DOCUMENT TEXT:
========
At the start of a residential renovation or new interior design project, lighting designers are usually briefed to design a scheme with specifications that meet a particular budget or aesthetic, while providing appropriate washes, colours, and levels of light and taking into consideration a home’s architectural or interiors layout. Clients without lighting designers are often simply trying to generate enough artificial light within a budget, with less consideration of other factors. In both instances, the wellbeing of a home’s occupants may be of lesser consideration – if considered at all. 

A home is many things, from a social space to a quiet space and a place for eating, working, and playing. Most importantly, home is where we sleep – a vital restorative action for our bodies, minds and souls. A wellbeing-first residential lighting scheme needs to take on board home-owners’ personality types, neurodiversity typology, any health issues and particular personal circumstances alongside the design brief, budget and current lighting product availability. The ideal end result is a series of personalised lighting solutions for each family or occupier’s requirements, in much the same way people currently seek out personalised healthcare, nutrition or exercise programmes.

Light will always be the single most important element within the built environment, fundamentally driving the rhythm of life. Lighting design needs to prepare our bodies for sleep and wake us in the morning, working directly with our circadian rhythm. Regulating our exposure to different light sources throughout the day is key to promoting our overall mental and physical health and performance.
========
[Stored data entries]

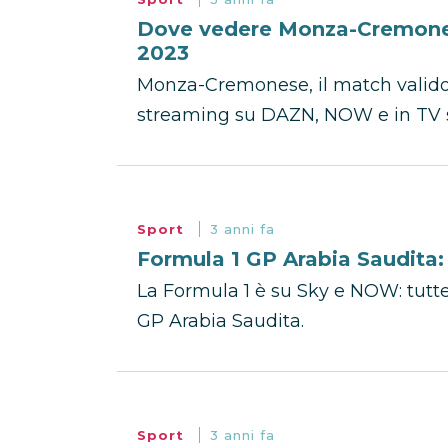
Dove vedere Monza-Cremones
2023
Monza-Cremonese, il match valido p
streaming su DAZN, NOW e in TV s
Sport
3 anni fa
Formula 1 GP Arabia Saudita:
La Formula 1 è su Sky e NOW: tutte 
GP Arabia Saudita.
Sport
3 anni fa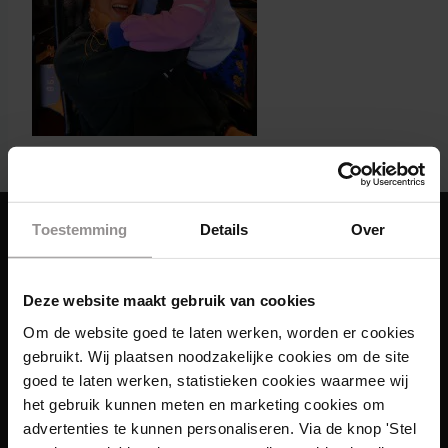
Toestemming
Details
Over
Deze website maakt gebruik van cookies
Om de website goed te laten werken, worden er cookies
gebruikt. Wij plaatsen noodzakelijke cookies om de site
goed te laten werken, statistieken cookies waarmee wij
het gebruik kunnen meten en marketing cookies om
advertenties te kunnen personaliseren. Via de knop 'Stel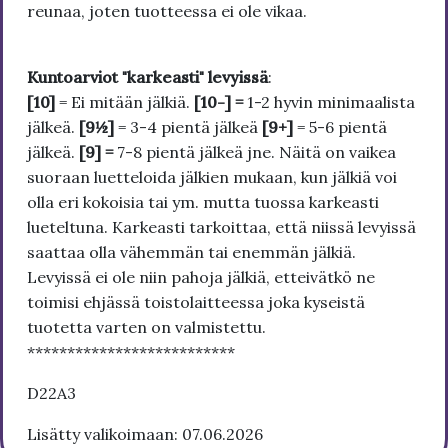
reunaa, joten tuotteessa ei ole vikaa.
Kuntoarviot "karkeasti" levyissä
:
[10]
= Ei mitään jälkiä.
[10-] =
1-2 hyvin minimaalista
jälkeä.
[9½]
= 3-4 pientä jälkeä
[9+]
= 5-6 pientä
jälkeä.
[9] =
7-8 pientä jälkeä jne. Näitä on vaikea
suoraan luetteloida jälkien mukaan, kun jälkiä voi
olla eri kokoisia tai ym. mutta tuossa karkeasti
lueteltuna. Karkeasti tarkoittaa, että niissä levyissä
saattaa olla vähemmän tai enemmän jälkiä.
Levyissä ei ole niin pahoja jälkiä, etteivätkö ne
toimisi ehjässä toistolaitteessa joka kyseistä
tuotetta varten on valmistettu.
**************************
D22A3
Lisätty valikoimaan: 07.06.2026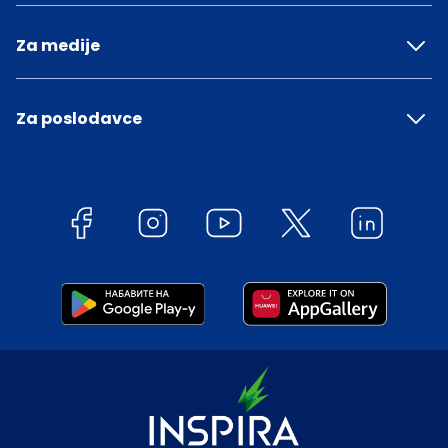
Za medije
Za poslodavce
========
WHAT TO DO:
[1] According to the text on residential lighting, what is the most important thing a home is?
[2] Switch "aesthetic" to "visual style" in the residential lighting text, covering the stretch from "At the start" through "considered at all.".
[3] Proceed with the text on residential lighting and wellbeing from the point where it stops.

TASK RESULTS:
[1] A home is, most importantly, where we sleep.

[2]
At the start of a residential renovation or new interior design project, lighting designers are usually briefed to design a scheme with specifications that meet a particular budget or visual style, while providing appropriate washes, colours, and levels of light and taking into consideration a home’s architectural or interiors layout. Clients without lighting designers are often simply trying to generate enough artificial light within a budget, with less consideration of other factors. In both instances, the wellbeing of a home’s occupants may be of lesser consideration – if considered at all.

[3]
Artificial light remains a great gift, particularly for those living in darker, North European climates, enabling increased functional and leisure time over the course of a day, but the season, the orientation of each building and even each room’s geometry all have to be considered, in line with the natural course of daylight, when assessing artificial lighting needs. You might organise your bedrooms to be facing east, for example, or your living spaces to face south and west, while, to provide the best level of daylighting, the visible light transmittance of glazing should be high, with windows kept open as much as possible to absorb full spectrum light. Solar heat gain should be considered and kept low over the summer too, however, making rooflights something of a pay-off between additional light ingress and solar gain implications.

Those with a higher budget can choose lighting control systems based on astronomical clocks, linked to light sources that change temperature in accordance with natural light, but the principles for lower budgets are the same. Residential lighting basically needs to incorporate thought-out layering, featuring different light source typologies, including white task lighting above head level to mimic the rising sun – though the latter should only be viable from a biophilic perspective for a short period. Lighting should then mirror the move to warm white and finally amber hues as the day goes on, via wall and floor lights, reflecting both the colour and the position of the sun.

We also need to be wary of lighting that looks yellow but is in fact white, as is often the case with LEDs, while overhead grids should be avoided, full-stop. It’s certainly worth spending money on the highest-possible quality LEDS, while anyone exposed to too much blue light via laptops, tablets and phones in the bedroom would do well either to change habits or counter the subsequent block to their melatonin levels, causing a reduction in sleep quality, by investing in special blue-light-blocking glasses.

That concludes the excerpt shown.